While most of us (including this writer) will cringe at the mere mention of syringes and their uses in the medical field to give people shots, they do have other uses. The way they work has inspired several different machines and you probably use the mechanics of a syringe every single day. A high pressure syringe works by using pressure and consists of a plunger inside of a tube.
By pulling or pushing the plunger, air and liquid are either drawn in or forced out by suction. The increase and decrease in pressures are what pull liquid in or force it out, allowing for precise amounts to be injected in precise areas. Other items, such as eyedroppers, use the same principle. Syringes are commonly used in the medical field to give medications or perform delicate lab work, but the principle of pressure works in other ways.

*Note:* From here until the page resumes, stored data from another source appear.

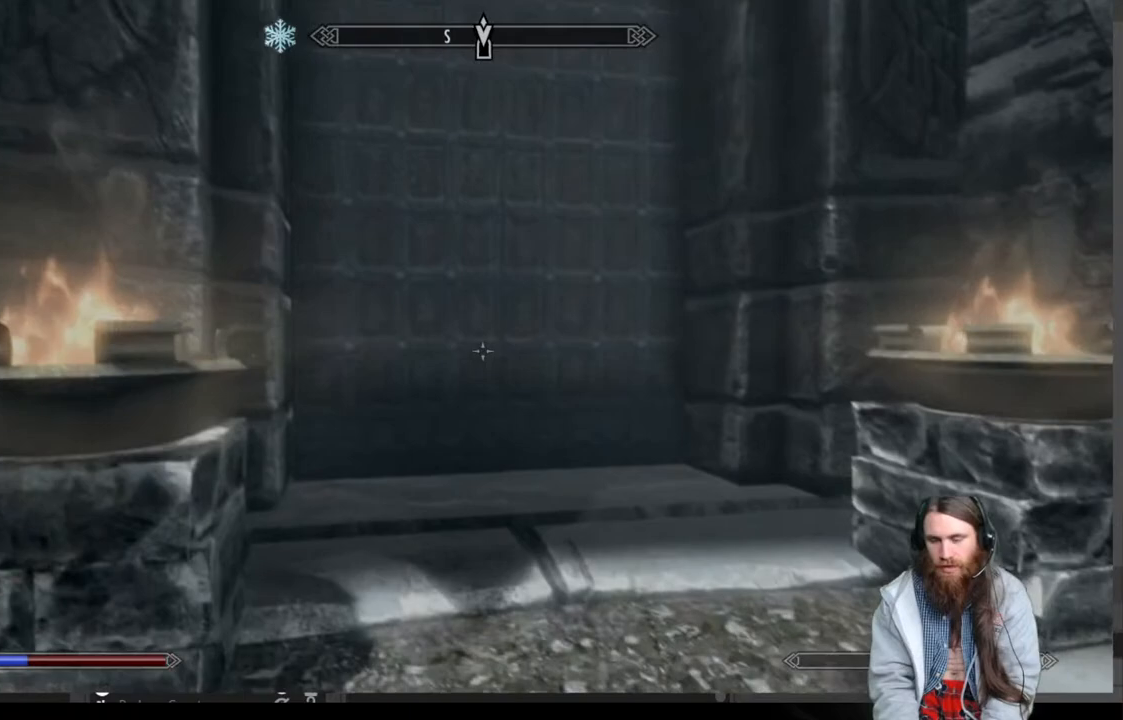
{"buttons": [], "left_stick": "up", "right_stick": "center", "events": [[100, "right_stick", "center"]]}
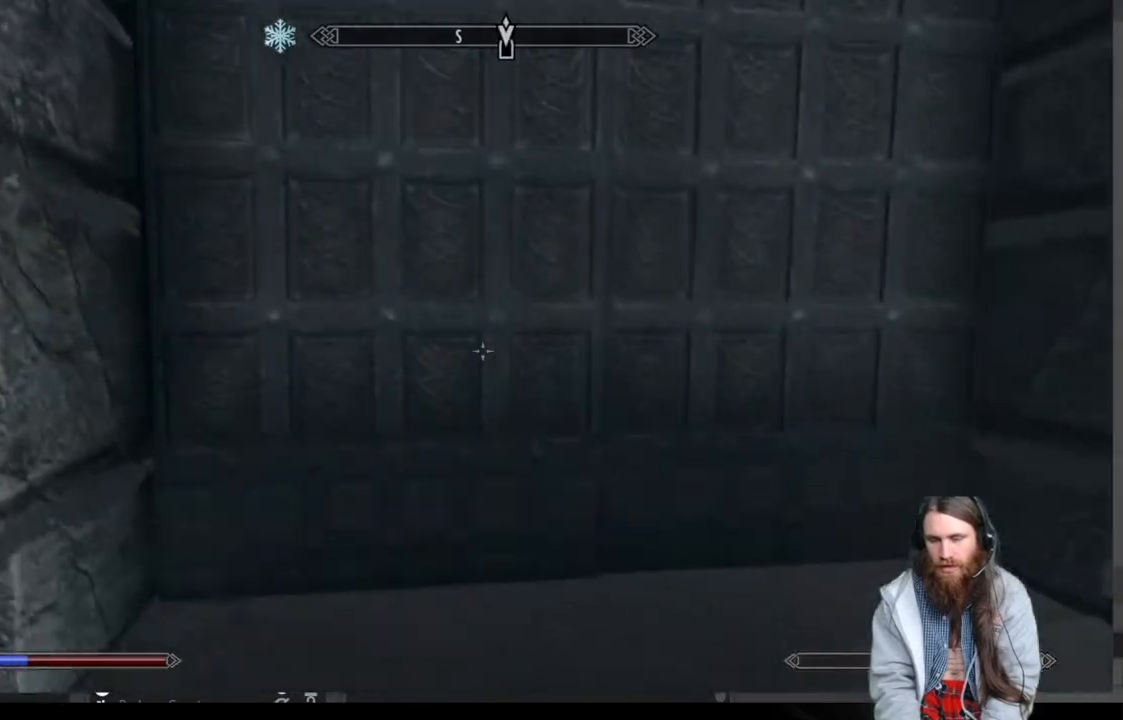
{"buttons": [], "left_stick": "center", "right_stick": "center", "events": [[117, "Y", "down"], [233, "left_stick", "center"], [250, "Y", "up"]]}
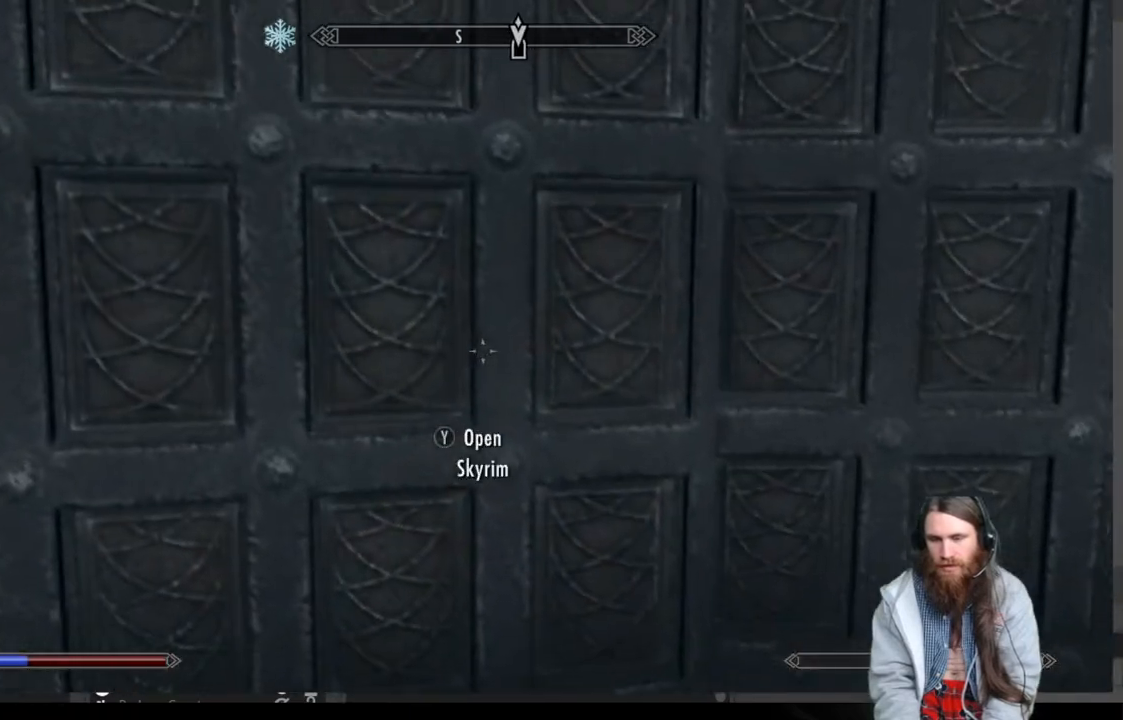
{"buttons": [], "left_stick": "center", "right_stick": "center", "events": []}
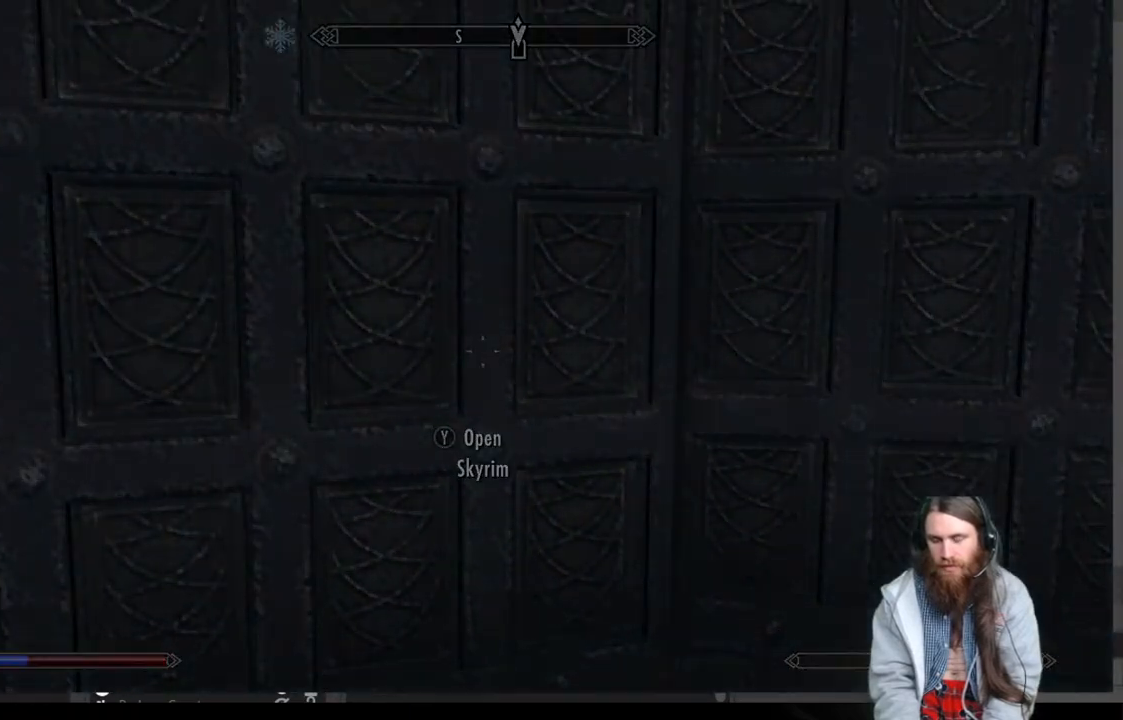
{"buttons": [], "left_stick": "center", "right_stick": "center", "events": []}
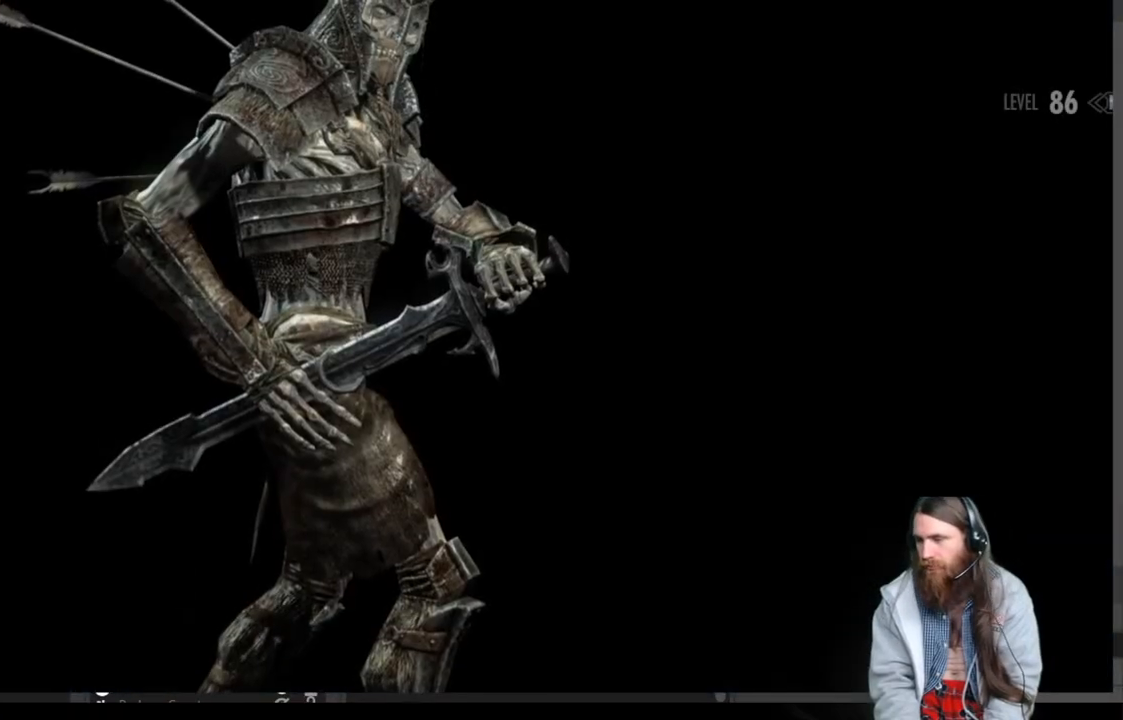
{"buttons": [], "left_stick": "center", "right_stick": "center", "events": []}
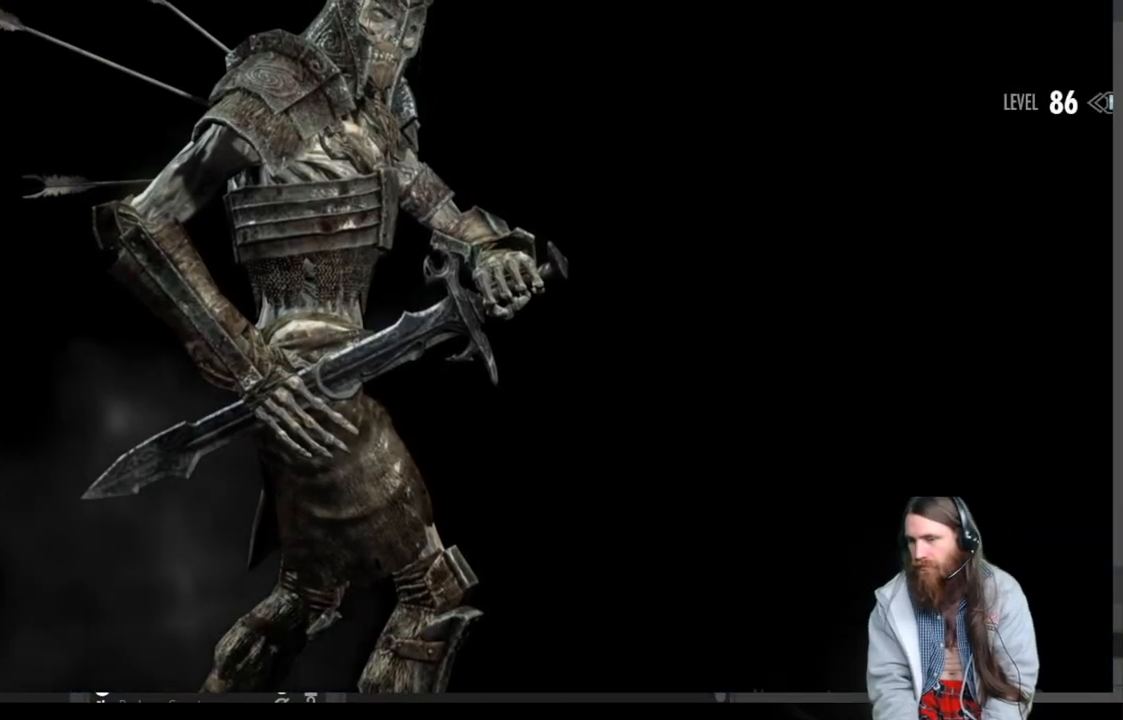
{"buttons": [], "left_stick": "center", "right_stick": "center", "events": []}
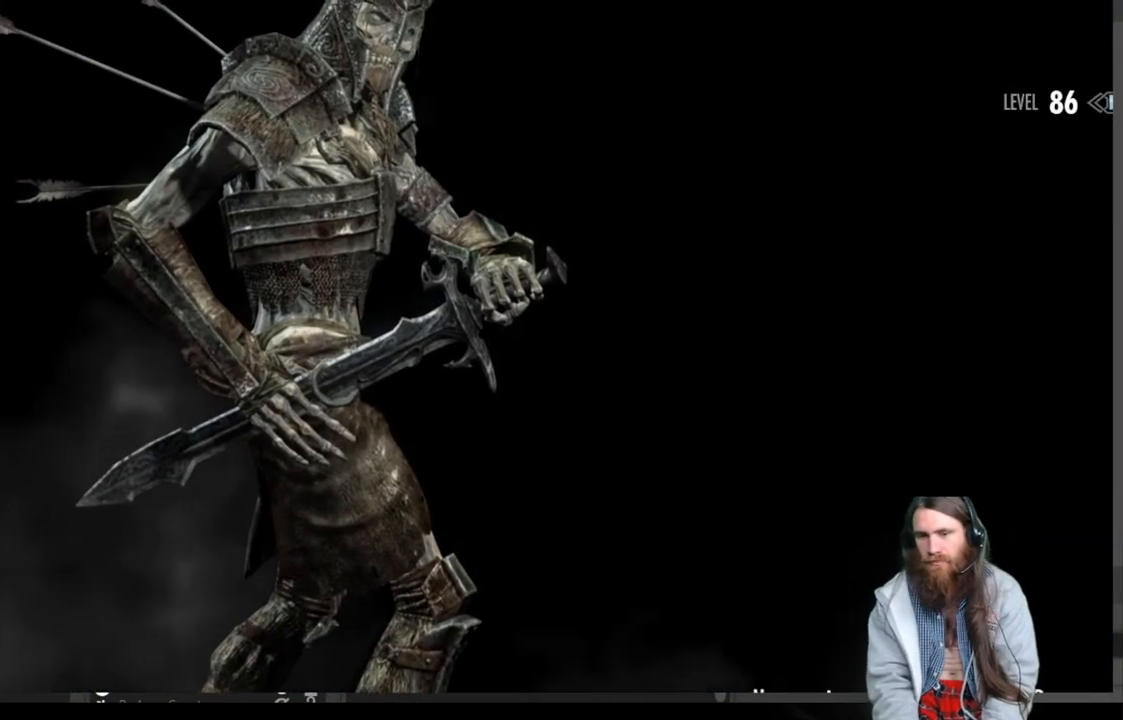
{"buttons": [], "left_stick": "center", "right_stick": "center", "events": []}
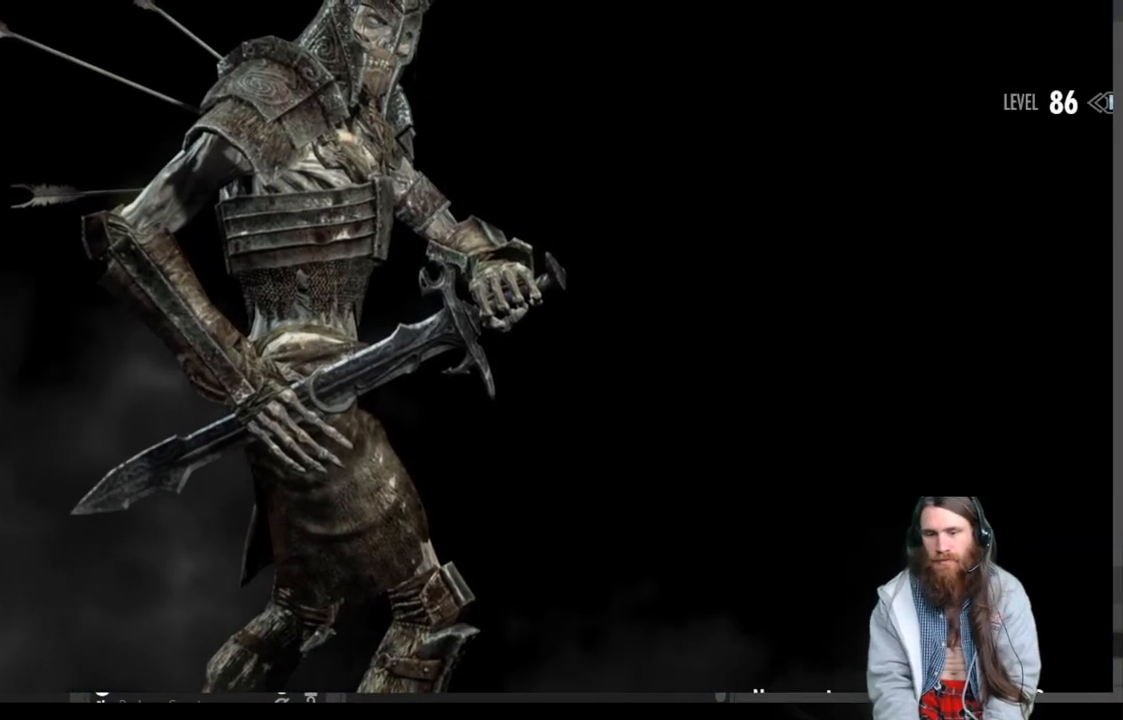
{"buttons": [], "left_stick": "center", "right_stick": "center", "events": []}
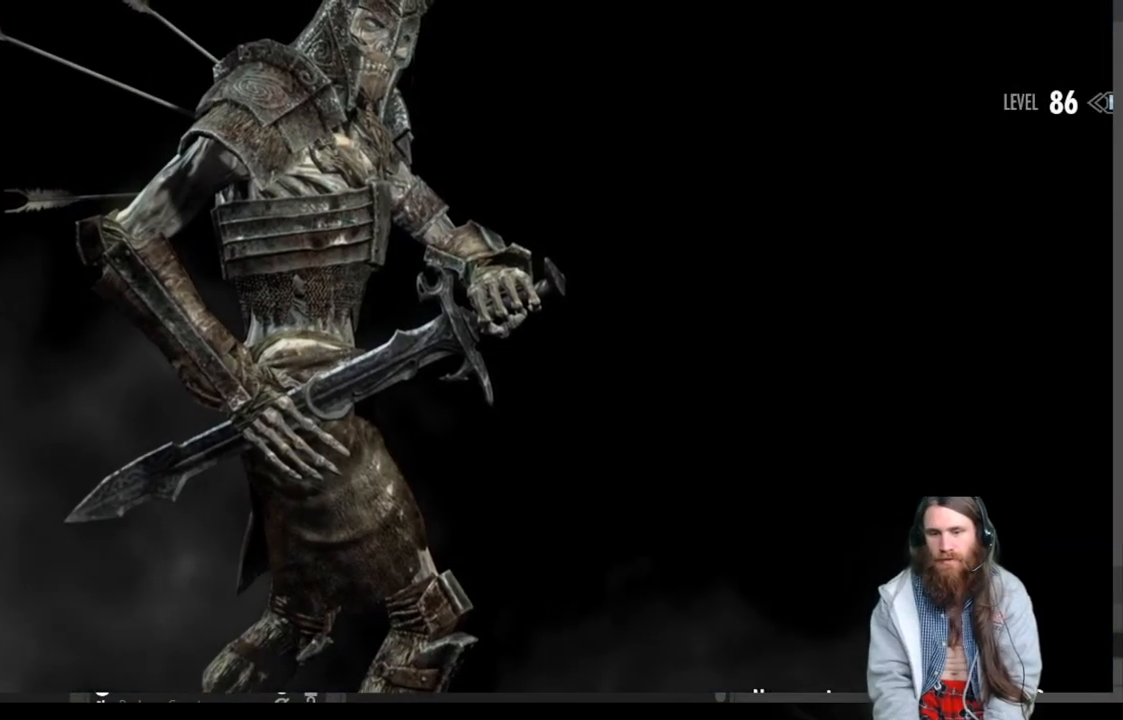
{"buttons": [], "left_stick": "center", "right_stick": "center", "events": []}
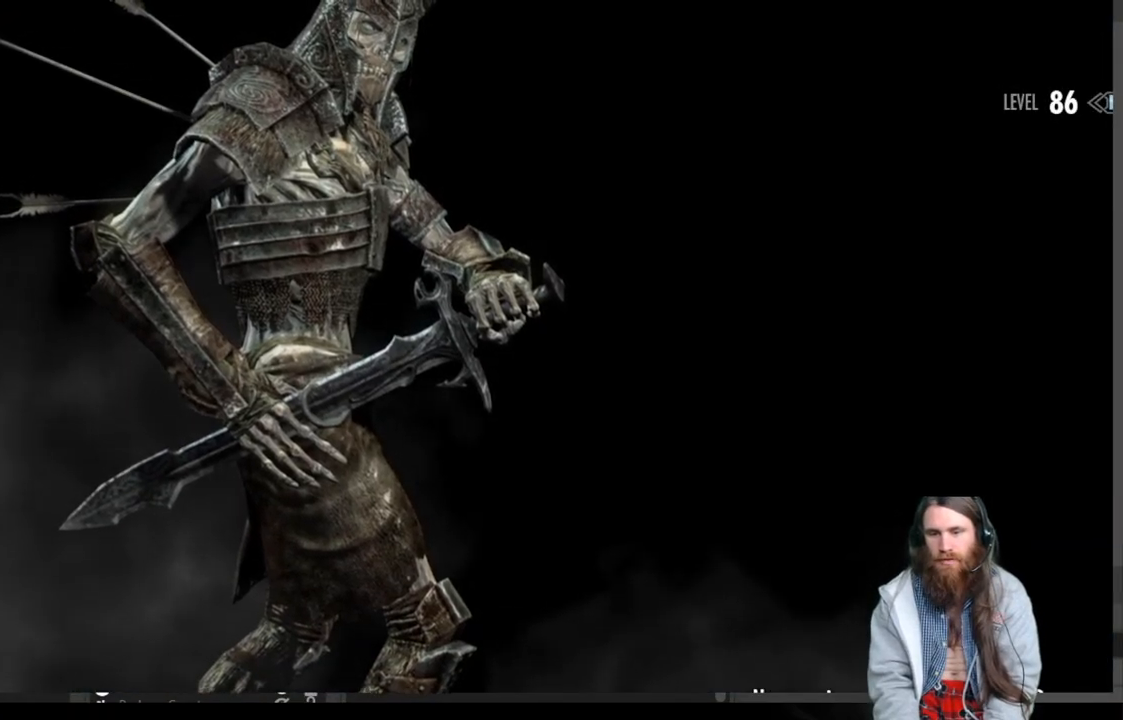
{"buttons": [], "left_stick": "center", "right_stick": "center", "events": []}
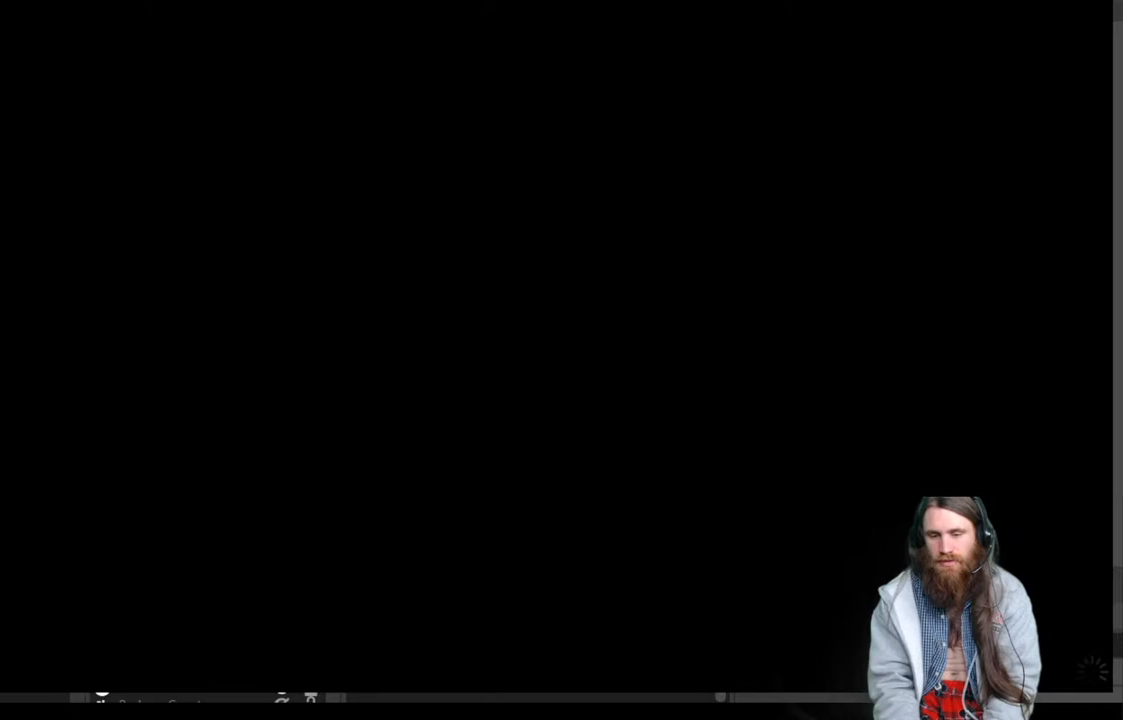
{"buttons": [], "left_stick": "center", "right_stick": "center", "events": []}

For example, a water gun uses a syringe in its barrel. To load most water guns, the gun is submerged underwater and water is allowed to enter it. Pressure keeps most of the water inside, and when the trigger is pulled it’s like pushing down on the button of a syringe. Then the water fires out to hit your target.
They are also used during cooking, where people inject baked goods or meats with a syringe full of juices or fillings. Then they fill up the object with the contents of the syringe, ensuring that the food is filled without having to cut it open. Even pumps, whether for a pool or for oil, operate on syringe principles.
The handle is pumped, and pressure forces the water/oil out of the ground and into the outside where it can serve its purpose. Syringes might get a bad name because of their medical connotations, but their principles serve the world in dozens of ways.